Irish property prices on the rise again and now up 16.8% year on yearAfter two months of falling prices, property in Ireland is on the rise again with values up 0.9% across the country, according to the latest index.
Residential property prices are now up 16.8% on an annual basis and in Dublin they are 22.8% higher than March 2014 after a 1.1% monthly rise.
A breakdown of the figures from the Central Statistics Office shows that in Dublin house prices rose by 1% in March whilst apartment prices increased by 2.1%. However, a CSO spokesman pointed out that it should be noted that the sub-indices for apartments are based on low volumes of observed transactions and consequently suffer from greater volatility than other series.
Outside of Dublin residential property prices rose by 0.7% in March and prices are up 10.7% compared with March 2014.
Prices still need to catch up considerably before reaching anywhere near their peak levels of 2007. At national level prices were 38.2% lower than their peak level. Dublin house prices are 36.9% behind, apartment prices 42.2% lower than their peak and Dublin residential property prices overall were 38.7% lower than their highest level.
Outside of Dublin residential property prices are still 41.5% lower than their highest level in 2007.
However, the 16.8% overall year on year rise in property prices is the largest annual increase since the height of the property boom and confirms that the real estate market is heading in the right direction in a steady manner.

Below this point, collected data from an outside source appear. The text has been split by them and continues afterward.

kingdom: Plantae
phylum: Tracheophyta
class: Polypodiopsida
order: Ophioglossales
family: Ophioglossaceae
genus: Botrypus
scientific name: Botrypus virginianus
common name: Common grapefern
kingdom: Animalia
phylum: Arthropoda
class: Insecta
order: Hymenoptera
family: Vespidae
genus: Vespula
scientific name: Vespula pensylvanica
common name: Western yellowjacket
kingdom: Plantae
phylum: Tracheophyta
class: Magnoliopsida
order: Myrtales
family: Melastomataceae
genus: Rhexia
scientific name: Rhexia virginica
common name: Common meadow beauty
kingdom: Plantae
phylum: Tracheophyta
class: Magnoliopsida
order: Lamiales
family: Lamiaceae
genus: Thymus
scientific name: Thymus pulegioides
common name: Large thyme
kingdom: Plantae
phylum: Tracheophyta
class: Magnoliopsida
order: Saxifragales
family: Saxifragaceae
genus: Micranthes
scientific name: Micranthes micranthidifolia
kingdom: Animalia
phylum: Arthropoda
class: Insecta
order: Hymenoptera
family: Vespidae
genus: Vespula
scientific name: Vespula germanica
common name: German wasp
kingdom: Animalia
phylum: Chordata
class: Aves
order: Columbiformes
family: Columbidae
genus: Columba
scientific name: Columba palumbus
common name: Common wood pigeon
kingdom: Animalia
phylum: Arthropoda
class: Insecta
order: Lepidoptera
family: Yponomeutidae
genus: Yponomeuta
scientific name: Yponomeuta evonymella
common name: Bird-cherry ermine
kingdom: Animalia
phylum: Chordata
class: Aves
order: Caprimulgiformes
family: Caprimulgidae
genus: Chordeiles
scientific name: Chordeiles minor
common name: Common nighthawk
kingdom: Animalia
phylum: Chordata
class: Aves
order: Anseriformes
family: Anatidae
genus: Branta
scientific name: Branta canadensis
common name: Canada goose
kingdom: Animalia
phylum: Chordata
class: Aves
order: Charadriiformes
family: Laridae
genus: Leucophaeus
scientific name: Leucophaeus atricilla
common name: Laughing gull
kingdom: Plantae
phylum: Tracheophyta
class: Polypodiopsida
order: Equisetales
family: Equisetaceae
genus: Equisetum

According to Alan McQuaid from Merrion Stockbrokers the monthly declines in house prices in the first two months of 2015 were probably weather related, with the lack of supply the key driver of prices.
‘Although the tighter lending restrictions imposed by the Central Bank and the end of the Capital Gain Tax property purchase incentive scheme may weigh negatively to some degree, it appears that house price growth may be stronger in 2015 than we previously envisaged,’ he explained.
He believes that the improving economy should sustain the house price recovery in the short term even with credit restrictions.